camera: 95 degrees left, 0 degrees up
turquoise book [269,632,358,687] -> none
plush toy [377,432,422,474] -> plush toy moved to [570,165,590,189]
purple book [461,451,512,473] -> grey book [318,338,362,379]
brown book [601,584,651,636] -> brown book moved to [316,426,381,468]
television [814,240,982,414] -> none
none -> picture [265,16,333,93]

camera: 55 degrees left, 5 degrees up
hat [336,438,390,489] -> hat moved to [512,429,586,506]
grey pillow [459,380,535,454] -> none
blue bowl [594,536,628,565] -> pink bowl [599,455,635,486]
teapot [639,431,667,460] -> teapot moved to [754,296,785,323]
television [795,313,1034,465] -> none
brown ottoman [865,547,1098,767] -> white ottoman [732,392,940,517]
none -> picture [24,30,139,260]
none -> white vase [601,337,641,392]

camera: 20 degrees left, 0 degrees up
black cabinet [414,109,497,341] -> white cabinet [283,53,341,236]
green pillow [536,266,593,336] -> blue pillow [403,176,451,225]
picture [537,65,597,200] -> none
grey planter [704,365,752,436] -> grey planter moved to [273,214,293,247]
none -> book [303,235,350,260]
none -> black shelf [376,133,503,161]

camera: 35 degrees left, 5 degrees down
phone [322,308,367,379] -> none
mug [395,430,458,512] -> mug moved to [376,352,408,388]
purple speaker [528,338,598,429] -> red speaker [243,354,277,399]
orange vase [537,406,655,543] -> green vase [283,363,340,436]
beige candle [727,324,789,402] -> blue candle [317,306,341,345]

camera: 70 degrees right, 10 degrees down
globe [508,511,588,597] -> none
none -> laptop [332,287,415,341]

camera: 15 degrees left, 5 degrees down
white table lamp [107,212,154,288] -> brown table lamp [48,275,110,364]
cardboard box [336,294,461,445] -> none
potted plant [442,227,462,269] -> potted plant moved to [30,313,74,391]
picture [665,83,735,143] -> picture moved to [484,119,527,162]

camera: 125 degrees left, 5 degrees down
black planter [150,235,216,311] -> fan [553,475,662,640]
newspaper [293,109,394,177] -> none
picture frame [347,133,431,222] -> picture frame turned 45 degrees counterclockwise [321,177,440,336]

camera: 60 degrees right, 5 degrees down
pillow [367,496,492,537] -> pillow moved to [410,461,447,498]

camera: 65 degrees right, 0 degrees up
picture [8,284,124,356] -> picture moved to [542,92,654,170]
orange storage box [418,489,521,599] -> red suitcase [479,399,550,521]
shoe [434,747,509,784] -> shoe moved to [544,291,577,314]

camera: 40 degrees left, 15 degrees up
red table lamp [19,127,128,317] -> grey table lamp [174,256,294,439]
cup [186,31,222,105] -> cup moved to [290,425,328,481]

## ABOUT THIS TASK
Would you return every line of the data above exactly?

## THE ANSWER
camera: 95 degrees left, 0 degrees up
turquoise book [269,632,358,687] -> none
plush toy [377,432,422,474] -> plush toy moved to [570,165,590,189]
purple book [461,451,512,473] -> grey book [318,338,362,379]
brown book [601,584,651,636] -> brown book moved to [316,426,381,468]
television [814,240,982,414] -> none
none -> picture [265,16,333,93]

camera: 55 degrees left, 5 degrees up
hat [336,438,390,489] -> hat moved to [512,429,586,506]
grey pillow [459,380,535,454] -> none
blue bowl [594,536,628,565] -> pink bowl [599,455,635,486]
teapot [639,431,667,460] -> teapot moved to [754,296,785,323]
television [795,313,1034,465] -> none
brown ottoman [865,547,1098,767] -> white ottoman [732,392,940,517]
none -> picture [24,30,139,260]
none -> white vase [601,337,641,392]

camera: 20 degrees left, 0 degrees up
black cabinet [414,109,497,341] -> white cabinet [283,53,341,236]
green pillow [536,266,593,336] -> blue pillow [403,176,451,225]
picture [537,65,597,200] -> none
grey planter [704,365,752,436] -> grey planter moved to [273,214,293,247]
none -> book [303,235,350,260]
none -> black shelf [376,133,503,161]

camera: 35 degrees left, 5 degrees down
phone [322,308,367,379] -> none
mug [395,430,458,512] -> mug moved to [376,352,408,388]
purple speaker [528,338,598,429] -> red speaker [243,354,277,399]
orange vase [537,406,655,543] -> green vase [283,363,340,436]
beige candle [727,324,789,402] -> blue candle [317,306,341,345]

camera: 70 degrees right, 10 degrees down
globe [508,511,588,597] -> none
none -> laptop [332,287,415,341]

camera: 15 degrees left, 5 degrees down
white table lamp [107,212,154,288] -> brown table lamp [48,275,110,364]
cardboard box [336,294,461,445] -> none
potted plant [442,227,462,269] -> potted plant moved to [30,313,74,391]
picture [665,83,735,143] -> picture moved to [484,119,527,162]

camera: 125 degrees left, 5 degrees down
black planter [150,235,216,311] -> fan [553,475,662,640]
newspaper [293,109,394,177] -> none
picture frame [347,133,431,222] -> picture frame turned 45 degrees counterclockwise [321,177,440,336]

camera: 60 degrees right, 5 degrees down
pillow [367,496,492,537] -> pillow moved to [410,461,447,498]

camera: 65 degrees right, 0 degrees up
picture [8,284,124,356] -> picture moved to [542,92,654,170]
orange storage box [418,489,521,599] -> red suitcase [479,399,550,521]
shoe [434,747,509,784] -> shoe moved to [544,291,577,314]

camera: 40 degrees left, 15 degrees up
red table lamp [19,127,128,317] -> grey table lamp [174,256,294,439]
cup [186,31,222,105] -> cup moved to [290,425,328,481]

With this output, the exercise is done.